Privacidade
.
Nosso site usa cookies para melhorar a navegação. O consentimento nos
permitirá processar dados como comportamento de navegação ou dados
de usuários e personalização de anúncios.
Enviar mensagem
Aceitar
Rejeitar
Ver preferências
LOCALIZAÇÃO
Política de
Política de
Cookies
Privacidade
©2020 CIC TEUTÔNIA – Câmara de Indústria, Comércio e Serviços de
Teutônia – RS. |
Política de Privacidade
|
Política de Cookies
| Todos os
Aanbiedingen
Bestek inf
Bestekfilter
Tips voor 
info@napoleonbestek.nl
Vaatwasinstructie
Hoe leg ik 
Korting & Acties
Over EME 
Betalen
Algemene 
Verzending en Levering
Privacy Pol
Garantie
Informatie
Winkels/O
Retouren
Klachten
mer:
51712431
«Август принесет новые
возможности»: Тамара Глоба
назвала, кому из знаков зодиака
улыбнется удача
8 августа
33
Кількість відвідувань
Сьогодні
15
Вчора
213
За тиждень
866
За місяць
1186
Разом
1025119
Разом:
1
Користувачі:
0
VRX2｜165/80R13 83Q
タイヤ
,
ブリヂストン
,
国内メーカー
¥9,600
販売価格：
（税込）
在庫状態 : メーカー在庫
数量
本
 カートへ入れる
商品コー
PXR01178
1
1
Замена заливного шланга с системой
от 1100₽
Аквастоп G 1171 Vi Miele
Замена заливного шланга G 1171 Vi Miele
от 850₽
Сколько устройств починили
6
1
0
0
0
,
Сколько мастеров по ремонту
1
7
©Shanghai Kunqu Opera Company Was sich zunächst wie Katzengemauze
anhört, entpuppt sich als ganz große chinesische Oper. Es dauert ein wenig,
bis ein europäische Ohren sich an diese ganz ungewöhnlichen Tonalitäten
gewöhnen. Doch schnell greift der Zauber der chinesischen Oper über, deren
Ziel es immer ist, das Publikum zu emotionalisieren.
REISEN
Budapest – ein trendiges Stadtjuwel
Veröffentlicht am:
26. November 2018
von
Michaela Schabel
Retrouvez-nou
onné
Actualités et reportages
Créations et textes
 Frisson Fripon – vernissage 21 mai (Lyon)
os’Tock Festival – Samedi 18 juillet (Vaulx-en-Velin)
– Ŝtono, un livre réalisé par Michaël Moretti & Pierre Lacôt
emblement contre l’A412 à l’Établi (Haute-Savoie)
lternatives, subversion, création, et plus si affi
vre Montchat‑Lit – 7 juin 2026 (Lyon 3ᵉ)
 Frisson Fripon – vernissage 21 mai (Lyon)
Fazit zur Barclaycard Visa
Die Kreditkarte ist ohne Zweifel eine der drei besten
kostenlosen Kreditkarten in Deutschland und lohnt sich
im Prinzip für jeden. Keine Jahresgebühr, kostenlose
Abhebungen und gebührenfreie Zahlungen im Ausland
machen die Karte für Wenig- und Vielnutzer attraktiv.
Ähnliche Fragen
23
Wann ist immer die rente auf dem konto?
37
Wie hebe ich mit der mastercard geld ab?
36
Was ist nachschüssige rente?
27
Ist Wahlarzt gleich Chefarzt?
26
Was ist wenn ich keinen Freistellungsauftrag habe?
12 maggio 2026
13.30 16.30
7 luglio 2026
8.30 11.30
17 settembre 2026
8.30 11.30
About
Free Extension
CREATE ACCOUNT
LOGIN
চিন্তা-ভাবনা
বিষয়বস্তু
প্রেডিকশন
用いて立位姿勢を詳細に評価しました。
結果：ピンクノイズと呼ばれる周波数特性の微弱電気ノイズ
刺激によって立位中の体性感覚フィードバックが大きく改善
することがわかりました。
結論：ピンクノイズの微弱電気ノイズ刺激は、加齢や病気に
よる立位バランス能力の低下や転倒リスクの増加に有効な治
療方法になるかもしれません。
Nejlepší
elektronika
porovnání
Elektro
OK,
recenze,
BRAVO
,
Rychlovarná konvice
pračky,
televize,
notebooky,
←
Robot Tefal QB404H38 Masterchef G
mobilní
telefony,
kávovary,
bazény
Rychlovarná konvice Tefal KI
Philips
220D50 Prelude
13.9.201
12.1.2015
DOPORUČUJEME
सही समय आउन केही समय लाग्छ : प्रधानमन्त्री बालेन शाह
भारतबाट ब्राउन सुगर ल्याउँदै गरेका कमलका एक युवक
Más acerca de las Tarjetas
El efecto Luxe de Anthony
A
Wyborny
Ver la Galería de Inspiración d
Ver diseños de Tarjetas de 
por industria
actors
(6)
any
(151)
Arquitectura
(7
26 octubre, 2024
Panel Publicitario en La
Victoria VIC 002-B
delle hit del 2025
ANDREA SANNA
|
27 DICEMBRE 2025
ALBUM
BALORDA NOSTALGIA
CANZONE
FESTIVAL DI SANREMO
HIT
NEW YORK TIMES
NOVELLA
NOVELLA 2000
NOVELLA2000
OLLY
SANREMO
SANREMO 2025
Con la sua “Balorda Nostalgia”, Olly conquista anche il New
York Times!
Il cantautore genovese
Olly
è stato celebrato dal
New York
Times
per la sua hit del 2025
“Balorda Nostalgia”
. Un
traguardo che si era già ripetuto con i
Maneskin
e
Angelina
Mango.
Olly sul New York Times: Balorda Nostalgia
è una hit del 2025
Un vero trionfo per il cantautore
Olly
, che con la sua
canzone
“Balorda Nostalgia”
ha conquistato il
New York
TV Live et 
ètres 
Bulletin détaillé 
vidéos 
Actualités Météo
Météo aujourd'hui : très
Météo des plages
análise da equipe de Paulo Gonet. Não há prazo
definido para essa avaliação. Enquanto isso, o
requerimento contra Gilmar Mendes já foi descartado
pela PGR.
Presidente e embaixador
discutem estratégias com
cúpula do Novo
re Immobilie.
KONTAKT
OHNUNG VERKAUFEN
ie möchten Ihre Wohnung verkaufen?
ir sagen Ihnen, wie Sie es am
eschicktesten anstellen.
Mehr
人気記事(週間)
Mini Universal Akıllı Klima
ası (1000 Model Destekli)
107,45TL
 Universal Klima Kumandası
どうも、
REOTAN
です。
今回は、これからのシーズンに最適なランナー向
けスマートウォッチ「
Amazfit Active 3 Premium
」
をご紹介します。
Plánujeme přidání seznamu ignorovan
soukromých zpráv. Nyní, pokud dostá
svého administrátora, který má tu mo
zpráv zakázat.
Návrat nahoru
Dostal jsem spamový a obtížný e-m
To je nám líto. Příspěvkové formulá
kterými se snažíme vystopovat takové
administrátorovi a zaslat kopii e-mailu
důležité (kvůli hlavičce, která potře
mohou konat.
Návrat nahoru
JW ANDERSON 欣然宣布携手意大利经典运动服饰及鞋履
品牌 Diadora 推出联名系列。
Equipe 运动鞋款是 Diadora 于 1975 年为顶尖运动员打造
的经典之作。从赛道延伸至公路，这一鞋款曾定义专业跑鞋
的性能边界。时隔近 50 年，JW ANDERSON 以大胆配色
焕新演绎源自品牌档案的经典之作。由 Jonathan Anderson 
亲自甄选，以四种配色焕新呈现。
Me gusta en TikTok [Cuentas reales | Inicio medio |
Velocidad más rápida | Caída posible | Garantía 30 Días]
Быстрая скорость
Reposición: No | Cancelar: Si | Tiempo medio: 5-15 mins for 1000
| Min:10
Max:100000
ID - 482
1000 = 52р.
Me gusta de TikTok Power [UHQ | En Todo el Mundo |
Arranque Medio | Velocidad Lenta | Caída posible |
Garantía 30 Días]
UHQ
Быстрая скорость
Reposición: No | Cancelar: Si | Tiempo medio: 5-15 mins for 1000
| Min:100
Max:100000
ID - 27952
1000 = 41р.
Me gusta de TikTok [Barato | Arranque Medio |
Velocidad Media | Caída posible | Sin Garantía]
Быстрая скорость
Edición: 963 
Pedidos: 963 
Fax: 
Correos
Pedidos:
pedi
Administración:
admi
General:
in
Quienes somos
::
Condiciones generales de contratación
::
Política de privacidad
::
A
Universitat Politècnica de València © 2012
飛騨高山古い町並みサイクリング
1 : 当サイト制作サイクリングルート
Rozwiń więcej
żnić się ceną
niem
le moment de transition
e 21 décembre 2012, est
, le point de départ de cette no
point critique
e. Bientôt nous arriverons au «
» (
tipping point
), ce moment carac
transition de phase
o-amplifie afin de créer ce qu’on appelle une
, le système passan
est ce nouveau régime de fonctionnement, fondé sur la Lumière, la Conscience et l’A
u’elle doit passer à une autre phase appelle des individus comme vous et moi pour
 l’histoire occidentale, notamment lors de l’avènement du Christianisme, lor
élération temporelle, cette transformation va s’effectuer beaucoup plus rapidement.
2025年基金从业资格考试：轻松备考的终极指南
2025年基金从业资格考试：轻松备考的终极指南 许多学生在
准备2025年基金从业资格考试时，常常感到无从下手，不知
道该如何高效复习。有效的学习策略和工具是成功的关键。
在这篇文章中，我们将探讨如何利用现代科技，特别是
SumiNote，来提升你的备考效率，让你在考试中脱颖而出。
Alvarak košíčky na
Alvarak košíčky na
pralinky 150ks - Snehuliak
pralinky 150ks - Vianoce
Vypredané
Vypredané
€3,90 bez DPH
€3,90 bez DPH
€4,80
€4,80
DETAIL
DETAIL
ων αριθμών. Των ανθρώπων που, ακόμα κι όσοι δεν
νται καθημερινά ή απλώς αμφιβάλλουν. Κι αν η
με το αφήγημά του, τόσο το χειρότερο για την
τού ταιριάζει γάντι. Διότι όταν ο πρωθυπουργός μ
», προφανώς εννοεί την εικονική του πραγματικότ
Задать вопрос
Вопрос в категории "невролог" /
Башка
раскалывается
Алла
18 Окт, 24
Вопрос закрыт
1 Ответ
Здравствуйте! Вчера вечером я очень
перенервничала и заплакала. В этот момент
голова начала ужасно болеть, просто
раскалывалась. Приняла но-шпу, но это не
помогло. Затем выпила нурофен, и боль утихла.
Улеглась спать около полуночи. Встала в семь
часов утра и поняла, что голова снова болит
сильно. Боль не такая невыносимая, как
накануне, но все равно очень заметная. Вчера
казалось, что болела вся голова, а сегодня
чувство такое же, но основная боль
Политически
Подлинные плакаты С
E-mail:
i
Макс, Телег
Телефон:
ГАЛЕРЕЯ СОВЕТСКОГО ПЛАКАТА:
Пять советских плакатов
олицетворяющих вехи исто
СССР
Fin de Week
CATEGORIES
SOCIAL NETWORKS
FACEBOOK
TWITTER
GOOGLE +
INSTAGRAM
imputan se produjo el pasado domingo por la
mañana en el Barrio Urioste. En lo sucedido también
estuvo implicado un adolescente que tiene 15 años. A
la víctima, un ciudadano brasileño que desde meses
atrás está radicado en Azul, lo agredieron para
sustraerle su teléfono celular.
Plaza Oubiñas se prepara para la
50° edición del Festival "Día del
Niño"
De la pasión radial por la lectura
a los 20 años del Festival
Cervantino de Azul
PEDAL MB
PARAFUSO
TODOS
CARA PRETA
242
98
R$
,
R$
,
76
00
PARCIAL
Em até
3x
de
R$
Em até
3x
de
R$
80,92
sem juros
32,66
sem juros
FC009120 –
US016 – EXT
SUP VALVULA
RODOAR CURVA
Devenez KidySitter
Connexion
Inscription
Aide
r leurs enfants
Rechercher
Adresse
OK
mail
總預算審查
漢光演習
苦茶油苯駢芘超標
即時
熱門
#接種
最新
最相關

— What is needed —
Start with the line above that contains "療方法になるかもしれません。" and end with the line that contains "Mini Universal Akıllı Klima". Write out those lines exactly, and only those.

— Result —
療方法になるかもしれません。
Nejlepší
elektronika
porovnání
Elektro
OK,
recenze,
BRAVO
,
Rychlovarná konvice
pračky,
televize,
notebooky,
←
Robot Tefal QB404H38 Masterchef G
mobilní
telefony,
kávovary,
bazény
Rychlovarná konvice Tefal KI
Philips
220D50 Prelude
13.9.201
12.1.2015
DOPORUČUJEME
सही समय आउन केही समय लाग्छ : प्रधानमन्त्री बालेन शाह
भारतबाट ब्राउन सुगर ल्याउँदै गरेका कमलका एक युवक
Más acerca de las Tarjetas
El efecto Luxe de Anthony
A
Wyborny
Ver la Galería de Inspiración d
Ver diseños de Tarjetas de 
por industria
actors
(6)
any
(151)
Arquitectura
(7
26 octubre, 2024
Panel Publicitario en La
Victoria VIC 002-B
delle hit del 2025
ANDREA SANNA
|
27 DICEMBRE 2025
ALBUM
BALORDA NOSTALGIA
CANZONE
FESTIVAL DI SANREMO
HIT
NEW YORK TIMES
NOVELLA
NOVELLA 2000
NOVELLA2000
OLLY
SANREMO
SANREMO 2025
Con la sua “Balorda Nostalgia”, Olly conquista anche il New
York Times!
Il cantautore genovese
Olly
è stato celebrato dal
New York
Times
per la sua hit del 2025
“Balorda Nostalgia”
. Un
traguardo che si era già ripetuto con i
Maneskin
e
Angelina
Mango.
Olly sul New York Times: Balorda Nostalgia
è una hit del 2025
Un vero trionfo per il cantautore
Olly
, che con la sua
canzone
“Balorda Nostalgia”
ha conquistato il
New York
TV Live et 
ètres 
Bulletin détaillé 
vidéos 
Actualités Météo
Météo aujourd'hui : très
Météo des plages
análise da equipe de Paulo Gonet. Não há prazo
definido para essa avaliação. Enquanto isso, o
requerimento contra Gilmar Mendes já foi descartado
pela PGR.
Presidente e embaixador
discutem estratégias com
cúpula do Novo
re Immobilie.
KONTAKT
OHNUNG VERKAUFEN
ie möchten Ihre Wohnung verkaufen?
ir sagen Ihnen, wie Sie es am
eschicktesten anstellen.
Mehr
人気記事(週間)
Mini Universal Akıllı Klima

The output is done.